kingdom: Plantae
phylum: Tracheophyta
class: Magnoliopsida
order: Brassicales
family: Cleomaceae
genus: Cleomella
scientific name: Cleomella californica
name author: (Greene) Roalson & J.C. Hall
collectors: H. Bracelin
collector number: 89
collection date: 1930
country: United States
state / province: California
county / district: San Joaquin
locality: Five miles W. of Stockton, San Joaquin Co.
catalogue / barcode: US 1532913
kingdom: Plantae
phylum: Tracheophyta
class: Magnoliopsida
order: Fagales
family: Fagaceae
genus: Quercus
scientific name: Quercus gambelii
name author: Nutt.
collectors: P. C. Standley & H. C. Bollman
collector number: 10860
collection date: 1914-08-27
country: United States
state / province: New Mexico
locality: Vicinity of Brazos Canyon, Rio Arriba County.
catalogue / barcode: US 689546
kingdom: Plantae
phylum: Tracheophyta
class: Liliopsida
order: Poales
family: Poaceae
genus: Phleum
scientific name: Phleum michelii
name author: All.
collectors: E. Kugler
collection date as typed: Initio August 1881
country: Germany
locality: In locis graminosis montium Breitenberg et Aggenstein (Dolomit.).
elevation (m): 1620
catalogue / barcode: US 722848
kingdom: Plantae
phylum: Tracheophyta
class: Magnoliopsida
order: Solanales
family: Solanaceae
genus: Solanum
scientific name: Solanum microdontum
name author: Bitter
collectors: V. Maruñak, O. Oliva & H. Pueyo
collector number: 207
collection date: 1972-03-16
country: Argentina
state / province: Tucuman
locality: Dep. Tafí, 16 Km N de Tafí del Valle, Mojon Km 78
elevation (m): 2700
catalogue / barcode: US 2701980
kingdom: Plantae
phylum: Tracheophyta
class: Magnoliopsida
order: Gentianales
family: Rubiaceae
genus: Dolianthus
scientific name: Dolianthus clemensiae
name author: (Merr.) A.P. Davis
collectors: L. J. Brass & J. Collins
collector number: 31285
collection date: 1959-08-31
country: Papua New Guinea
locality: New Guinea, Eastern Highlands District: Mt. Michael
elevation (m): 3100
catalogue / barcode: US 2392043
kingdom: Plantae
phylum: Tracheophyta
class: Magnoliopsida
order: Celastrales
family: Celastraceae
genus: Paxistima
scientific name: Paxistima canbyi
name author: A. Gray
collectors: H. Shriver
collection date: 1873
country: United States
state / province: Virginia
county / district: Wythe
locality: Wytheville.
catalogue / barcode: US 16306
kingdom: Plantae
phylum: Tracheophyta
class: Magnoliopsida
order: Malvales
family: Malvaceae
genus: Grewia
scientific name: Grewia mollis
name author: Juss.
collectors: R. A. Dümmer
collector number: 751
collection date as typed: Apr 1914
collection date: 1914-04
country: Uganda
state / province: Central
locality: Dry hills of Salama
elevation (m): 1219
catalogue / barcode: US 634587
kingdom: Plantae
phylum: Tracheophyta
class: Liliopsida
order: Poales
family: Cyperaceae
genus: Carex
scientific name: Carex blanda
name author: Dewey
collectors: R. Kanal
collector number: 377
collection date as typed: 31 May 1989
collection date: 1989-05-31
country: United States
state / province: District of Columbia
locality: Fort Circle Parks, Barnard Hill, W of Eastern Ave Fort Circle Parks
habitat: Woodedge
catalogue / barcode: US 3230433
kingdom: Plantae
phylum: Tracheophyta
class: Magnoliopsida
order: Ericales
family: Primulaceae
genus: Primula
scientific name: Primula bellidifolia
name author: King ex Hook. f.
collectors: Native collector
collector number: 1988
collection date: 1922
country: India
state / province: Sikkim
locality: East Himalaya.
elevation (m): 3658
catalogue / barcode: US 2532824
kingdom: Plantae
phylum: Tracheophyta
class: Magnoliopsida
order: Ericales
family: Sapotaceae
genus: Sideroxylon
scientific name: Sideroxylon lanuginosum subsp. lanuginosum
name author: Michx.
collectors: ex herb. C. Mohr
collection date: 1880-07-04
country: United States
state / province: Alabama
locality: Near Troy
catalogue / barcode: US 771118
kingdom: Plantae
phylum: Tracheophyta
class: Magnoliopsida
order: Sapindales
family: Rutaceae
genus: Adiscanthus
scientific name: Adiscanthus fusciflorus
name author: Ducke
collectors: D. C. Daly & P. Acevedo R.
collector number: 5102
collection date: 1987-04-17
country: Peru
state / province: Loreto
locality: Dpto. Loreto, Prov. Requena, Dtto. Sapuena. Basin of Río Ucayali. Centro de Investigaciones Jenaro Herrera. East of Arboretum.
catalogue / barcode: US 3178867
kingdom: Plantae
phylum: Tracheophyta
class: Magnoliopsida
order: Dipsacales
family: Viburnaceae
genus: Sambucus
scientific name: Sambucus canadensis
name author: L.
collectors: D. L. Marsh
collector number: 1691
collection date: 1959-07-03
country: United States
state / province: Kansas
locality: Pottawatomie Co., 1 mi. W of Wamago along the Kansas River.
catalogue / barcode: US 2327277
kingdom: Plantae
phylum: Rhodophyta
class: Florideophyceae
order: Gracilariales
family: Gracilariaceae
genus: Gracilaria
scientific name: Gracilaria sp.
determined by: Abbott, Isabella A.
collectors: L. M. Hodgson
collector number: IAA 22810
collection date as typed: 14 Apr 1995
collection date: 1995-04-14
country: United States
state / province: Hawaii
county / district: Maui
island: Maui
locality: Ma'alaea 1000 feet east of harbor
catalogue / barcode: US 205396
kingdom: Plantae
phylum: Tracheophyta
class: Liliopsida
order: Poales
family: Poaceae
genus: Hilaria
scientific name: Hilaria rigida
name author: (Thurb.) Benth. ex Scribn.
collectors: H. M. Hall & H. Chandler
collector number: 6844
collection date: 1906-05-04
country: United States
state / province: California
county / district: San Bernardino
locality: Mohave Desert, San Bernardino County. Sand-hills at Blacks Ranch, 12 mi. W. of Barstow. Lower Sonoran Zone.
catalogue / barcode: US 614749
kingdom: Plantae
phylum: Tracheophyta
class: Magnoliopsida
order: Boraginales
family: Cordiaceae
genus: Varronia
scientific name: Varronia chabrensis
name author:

########

## Exercise prompt
Rewrite the material above, swapping every "catalogue / barcode" for "catalog number" and leaving everything else unchanged.

## Exercise result
kingdom: Plantae
phylum: Tracheophyta
class: Magnoliopsida
order: Brassicales
family: Cleomaceae
genus: Cleomella
scientific name: Cleomella californica
name author: (Greene) Roalson & J.C. Hall
collectors: H. Bracelin
collector number: 89
collection date: 1930
country: United States
state / province: California
county / district: San Joaquin
locality: Five miles W. of Stockton, San Joaquin Co.
catalog number: US 1532913
kingdom: Plantae
phylum: Tracheophyta
class: Magnoliopsida
order: Fagales
family: Fagaceae
genus: Quercus
scientific name: Quercus gambelii
name author: Nutt.
collectors: P. C. Standley & H. C. Bollman
collector number: 10860
collection date: 1914-08-27
country: United States
state / province: New Mexico
locality: Vicinity of Brazos Canyon, Rio Arriba County.
catalog number: US 689546
kingdom: Plantae
phylum: Tracheophyta
class: Liliopsida
order: Poales
family: Poaceae
genus: Phleum
scientific name: Phleum michelii
name author: All.
collectors: E. Kugler
collection date as typed: Initio August 1881
country: Germany
locality: In locis graminosis montium Breitenberg et Aggenstein (Dolomit.).
elevation (m): 1620
catalog number: US 722848
kingdom: Plantae
phylum: Tracheophyta
class: Magnoliopsida
order: Solanales
family: Solanaceae
genus: Solanum
scientific name: Solanum microdontum
name author: Bitter
collectors: V. Maruñak, O. Oliva & H. Pueyo
collector number: 207
collection date: 1972-03-16
country: Argentina
state / province: Tucuman
locality: Dep. Tafí, 16 Km N de Tafí del Valle, Mojon Km 78
elevation (m): 2700
catalog number: US 2701980
kingdom: Plantae
phylum: Tracheophyta
class: Magnoliopsida
order: Gentianales
family: Rubiaceae
genus: Dolianthus
scientific name: Dolianthus clemensiae
name author: (Merr.) A.P. Davis
collectors: L. J. Brass & J. Collins
collector number: 31285
collection date: 1959-08-31
country: Papua New Guinea
locality: New Guinea, Eastern Highlands District: Mt. Michael
elevation (m): 3100
catalog number: US 2392043
kingdom: Plantae
phylum: Tracheophyta
class: Magnoliopsida
order: Celastrales
family: Celastraceae
genus: Paxistima
scientific name: Paxistima canbyi
name author: A. Gray
collectors: H. Shriver
collection date: 1873
country: United States
state / province: Virginia
county / district: Wythe
locality: Wytheville.
catalog number: US 16306
kingdom: Plantae
phylum: Tracheophyta
class: Magnoliopsida
order: Malvales
family: Malvaceae
genus: Grewia
scientific name: Grewia mollis
name author: Juss.
collectors: R. A. Dümmer
collector number: 751
collection date as typed: Apr 1914
collection date: 1914-04
country: Uganda
state / province: Central
locality: Dry hills of Salama
elevation (m): 1219
catalog number: US 634587
kingdom: Plantae
phylum: Tracheophyta
class: Liliopsida
order: Poales
family: Cyperaceae
genus: Carex
scientific name: Carex blanda
name author: Dewey
collectors: R. Kanal
collector number: 377
collection date as typed: 31 May 1989
collection date: 1989-05-31
country: United States
state / province: District of Columbia
locality: Fort Circle Parks, Barnard Hill, W of Eastern Ave Fort Circle Parks
habitat: Woodedge
catalog number: US 3230433
kingdom: Plantae
phylum: Tracheophyta
class: Magnoliopsida
order: Ericales
family: Primulaceae
genus: Primula
scientific name: Primula bellidifolia
name author: King ex Hook. f.
collectors: Native collector
collector number: 1988
collection date: 1922
country: India
state / province: Sikkim
locality: East Himalaya.
elevation (m): 3658
catalog number: US 2532824
kingdom: Plantae
phylum: Tracheophyta
class: Magnoliopsida
order: Ericales
family: Sapotaceae
genus: Sideroxylon
scientific name: Sideroxylon lanuginosum subsp. lanuginosum
name author: Michx.
collectors: ex herb. C. Mohr
collection date: 1880-07-04
country: United States
state / province: Alabama
locality: Near Troy
catalog number: US 771118
kingdom: Plantae
phylum: Tracheophyta
class: Magnoliopsida
order: Sapindales
family: Rutaceae
genus: Adiscanthus
scientific name: Adiscanthus fusciflorus
name author: Ducke
collectors: D. C. Daly & P. Acevedo R.
collector number: 5102
collection date: 1987-04-17
country: Peru
state / province: Loreto
locality: Dpto. Loreto, Prov. Requena, Dtto. Sapuena. Basin of Río Ucayali. Centro de Investigaciones Jenaro Herrera. East of Arboretum.
catalog number: US 3178867
kingdom: Plantae
phylum: Tracheophyta
class: Magnoliopsida
order: Dipsacales
family: Viburnaceae
genus: Sambucus
scientific name: Sambucus canadensis
name author: L.
collectors: D. L. Marsh
collector number: 1691
collection date: 1959-07-03
country: United States
state / province: Kansas
locality: Pottawatomie Co., 1 mi. W of Wamago along the Kansas River.
catalog number: US 2327277
kingdom: Plantae
phylum: Rhodophyta
class: Florideophyceae
order: Gracilariales
family: Gracilariaceae
genus: Gracilaria
scientific name: Gracilaria sp.
determined by: Abbott, Isabella A.
collectors: L. M. Hodgson
collector number: IAA 22810
collection date as typed: 14 Apr 1995
collection date: 1995-04-14
country: United States
state / province: Hawaii
county / district: Maui
island: Maui
locality: Ma'alaea 1000 feet east of harbor
catalog number: US 205396
kingdom: Plantae
phylum: Tracheophyta
class: Liliopsida
order: Poales
family: Poaceae
genus: Hilaria
scientific name: Hilaria rigida
name author: (Thurb.) Benth. ex Scribn.
collectors: H. M. Hall & H. Chandler
collector number: 6844
collection date: 1906-05-04
country: United States
state / province: California
county / district: San Bernardino
locality: Mohave Desert, San Bernardino County. Sand-hills at Blacks Ranch, 12 mi. W. of Barstow. Lower Sonoran Zone.
catalog number: US 614749
kingdom: Plantae
phylum: Tracheophyta
class: Magnoliopsida
order: Boraginales
family: Cordiaceae
genus: Varronia
scientific name: Varronia chabrensis
name author:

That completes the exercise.